# Hello and a speaker question



## ATL_Matt (Jun 17, 2010)

First wanted to introduce myself as a new member. Great to be here - first post so go easy on me. 

In the process of putting in a dedicated home theater in the basement (13' wide - 24' deep rectangle) with front projection and two rows of seating for my man cave (yeah). Power will come from Onkyo 1007 (I think - still haven't pulled the trigger there) with a dedicated Sunfire Bob Carver Cinema Grand amp to run the fronts.

I have (from better days ;-) a set of JM Lab Electra 905's and center (Electra CC30) and am trying to figure out the best rear speakers that will complement the fronts. Eventually I'll put in 7.1 but given the lack of content, not so worried about channels 6/7 at the moment. Velodyne sub is in place so base isn't an issue. I don't want to invest the kind of money the JM Lab Electra's cost but they do make some less expensive models. Anyone with a good ear that can make suggestions on compatible rears?

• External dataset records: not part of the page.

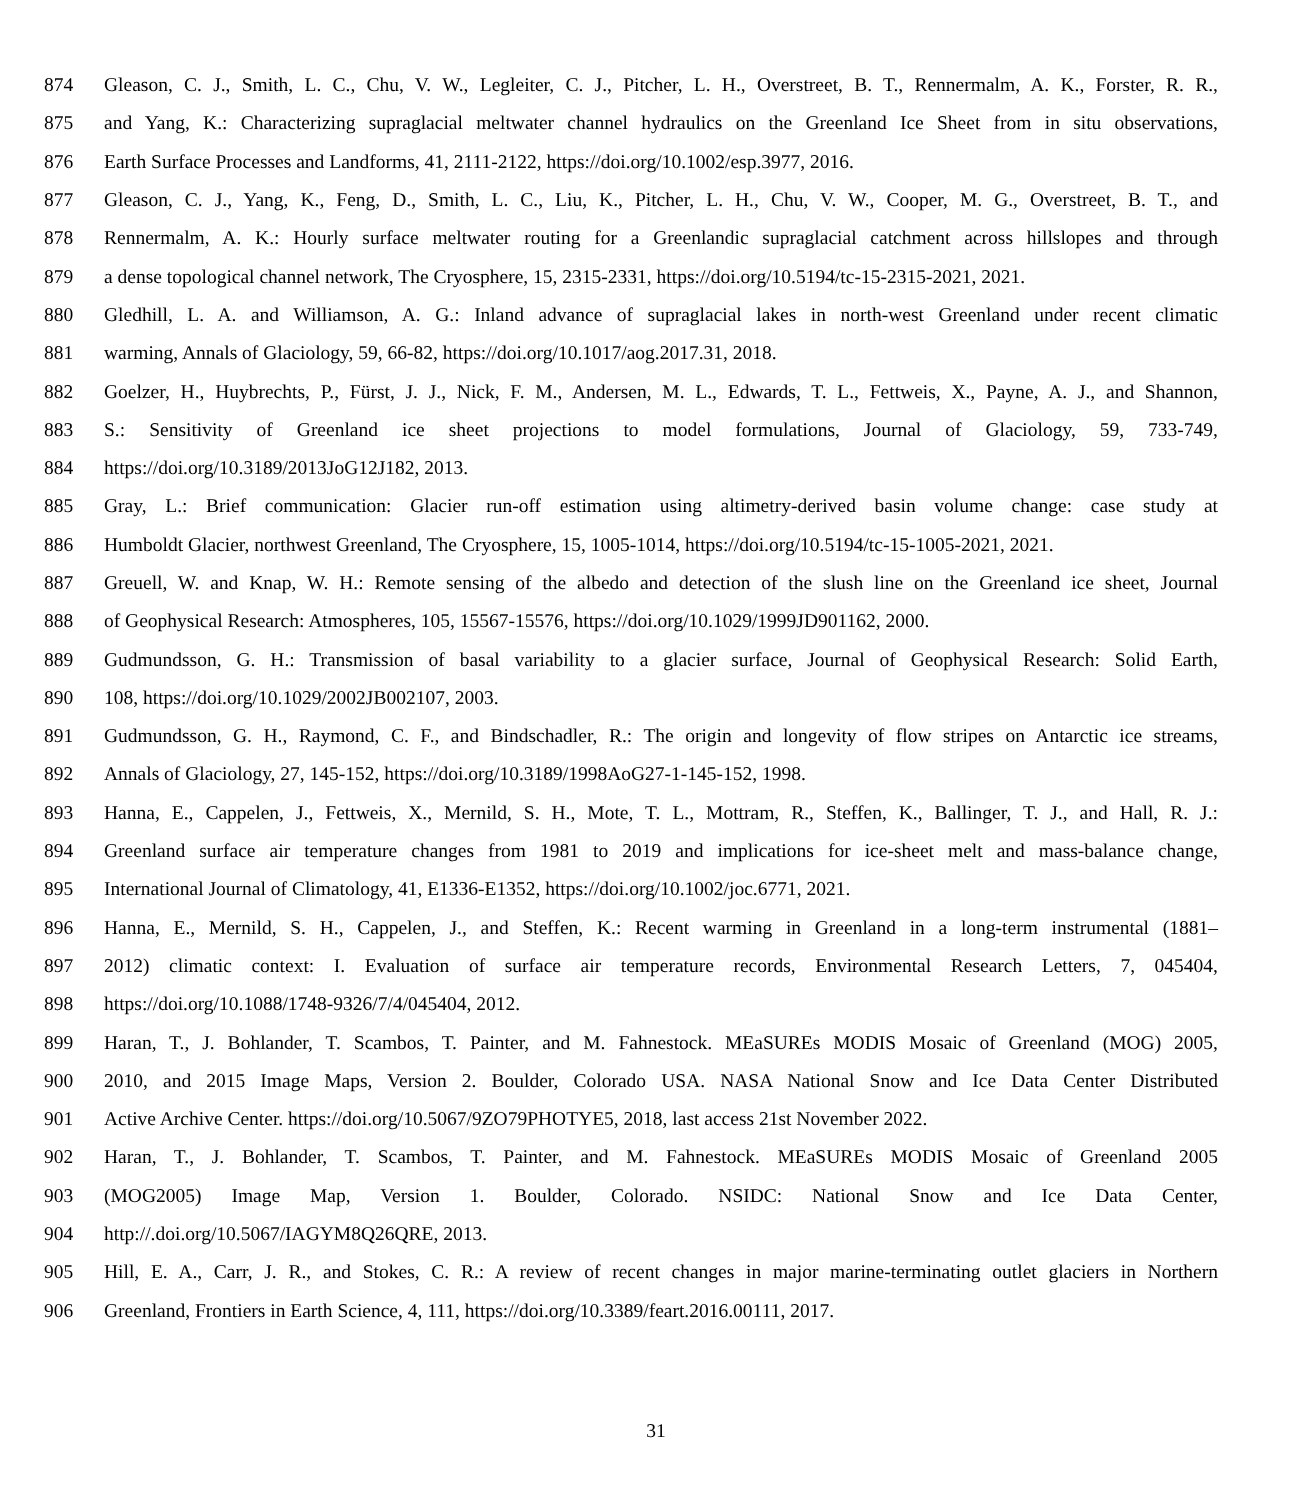874 Gleason, C. J., Smith, L. C., Chu, V. W., Legleiter, C. J., Pitcher, L. H., Overstreet, B. T., Rennermalm, A. K., Forster, R. R.,
875 and Yang, K.: Characterizing supraglacial meltwater channel hydraulics on the Greenland Ice Sheet from in situ observations,
876 Earth Surface Processes and Landforms, 41, 2111-2122, https://doi.org/10.1002/esp.3977, 2016.
877 Gleason, C. J., Yang, K., Feng, D., Smith, L. C., Liu, K., Pitcher, L. H., Chu, V. W., Cooper, M. G., Overstreet, B. T., and
878 Rennermalm, A. K.: Hourly surface meltwater routing for a Greenlandic supraglacial catchment across hillslopes and through
879 a dense topological channel network, The Cryosphere, 15, 2315-2331, https://doi.org/10.5194/tc-15-2315-2021, 2021.
880 Gledhill, L. A. and Williamson, A. G.: Inland advance of supraglacial lakes in north-west Greenland under recent climatic
881 warming, Annals of Glaciology, 59, 66-82, https://doi.org/10.1017/aog.2017.31, 2018.
882 Goelzer, H., Huybrechts, P., Fürst, J. J., Nick, F. M., Andersen, M. L., Edwards, T. L., Fettweis, X., Payne, A. J., and Shannon,
883 S.: Sensitivity of Greenland ice sheet projections to model formulations, Journal of Glaciology, 59, 733-749,
884 https://doi.org/10.3189/2013JoG12J182, 2013.
885 Gray, L.: Brief communication: Glacier run-off estimation using altimetry-derived basin volume change: case study at
886 Humboldt Glacier, northwest Greenland, The Cryosphere, 15, 1005-1014, https://doi.org/10.5194/tc-15-1005-2021, 2021.
887 Greuell, W. and Knap, W. H.: Remote sensing of the albedo and detection of the slush line on the Greenland ice sheet, Journal
888 of Geophysical Research: Atmospheres, 105, 15567-15576, https://doi.org/10.1029/1999JD901162, 2000.
889 Gudmundsson, G. H.: Transmission of basal variability to a glacier surface, Journal of Geophysical Research: Solid Earth,
890 108, https://doi.org/10.1029/2002JB002107, 2003.
891 Gudmundsson, G. H., Raymond, C. F., and Bindschadler, R.: The origin and longevity of flow stripes on Antarctic ice streams,
892 Annals of Glaciology, 27, 145-152, https://doi.org/10.3189/1998AoG27-1-145-152, 1998.
893 Hanna, E., Cappelen, J., Fettweis, X., Mernild, S. H., Mote, T. L., Mottram, R., Steffen, K., Ballinger, T. J., and Hall, R. J.:
894 Greenland surface air temperature changes from 1981 to 2019 and implications for ice-sheet melt and mass-balance change,
895 International Journal of Climatology, 41, E1336-E1352, https://doi.org/10.1002/joc.6771, 2021.
896 Hanna, E., Mernild, S. H., Cappelen, J., and Steffen, K.: Recent warming in Greenland in a long-term instrumental (1881–
897 2012) climatic context: I. Evaluation of surface air temperature records, Environmental Research Letters, 7, 045404,
898 https://doi.org/10.1088/1748-9326/7/4/045404, 2012.
899 Haran, T., J. Bohlander, T. Scambos, T. Painter, and M. Fahnestock. MEaSUREs MODIS Mosaic of Greenland (MOG) 2005,
900 2010, and 2015 Image Maps, Version 2. Boulder, Colorado USA. NASA National Snow and Ice Data Center Distributed
901 Active Archive Center. https://doi.org/10.5067/9ZO79PHOTYE5, 2018, last access 21st November 2022.
902 Haran, T., J. Bohlander, T. Scambos, T. Painter, and M. Fahnestock. MEaSUREs MODIS Mosaic of Greenland 2005
903 (MOG2005) Image Map, Version 1. Boulder, Colorado. NSIDC: National Snow and Ice Data Center,
904 http://.doi.org/10.5067/IAGYM8Q26QRE, 2013.
905 Hill, E. A., Carr, J. R., and Stokes, C. R.: A review of recent changes in major marine-terminating outlet glaciers in Northern
906 Greenland, Frontiers in Earth Science, 4, 111, https://doi.org/10.3389/feart.2016.00111, 2017.
31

Primarily a movie guy if that makes any difference.

Many thanks for any insight.

Matt


----------



## tonyvdb (Sep 5, 2007)

Hello Matt, Welcome to the Shack!

Matching the rear surround speakers is not as important as the fronts and given the quality of the JM Lab Electra 905 I would go with something like the SVS SCS-02 speakers for the money are a great deal and from reports Ive read they are great sounding speakers. I own a sub from these guys and they really make a high quality product and because they only sell on line you save a fair bit of money and get a better product.


----------



## ATL_Matt (Jun 17, 2010)

Great input Tony - can't thank you enough. 

Matt


----------



## Jungle Jack (Jul 28, 2009)

Hello,
Only because Focal's have such a special and fantastic sound, I would actually recommend going Focal's for your Surrounds as well. 

The Inverted Dome Tweeter on Focal's really add something that is hard to replace. I would look at Audiogon for used Focal's. I would look at some of Focal's cheaper Series to use as Surrounds.
Cheers,
JJ


----------



## tonyvdb (Sep 5, 2007)

I do agree with Jack, if you can find some that would truly be your best option but I'm sure not an easy task.


----------



## JCD (Apr 20, 2006)

So I'm just going to agree to the posts already made:

Ideally, the same speakers all around is best
Next would be a speaker from the same manufacturer with the same drivers/from the same line
Then just another pair of decent speakers

There isn't that much that comes from the rear speakers, so I don't think it's as critical as the front three, so I'd probably try something like the SVS's already mentioned.. or my current bang-for-the-buck speaker, the Usher S-520's. Can't be beat for $399 delivered.


----------



## glen1980 (Jun 23, 2010)

I hear that the speaker from Dynaudio are good also for in a hometheater setup


----------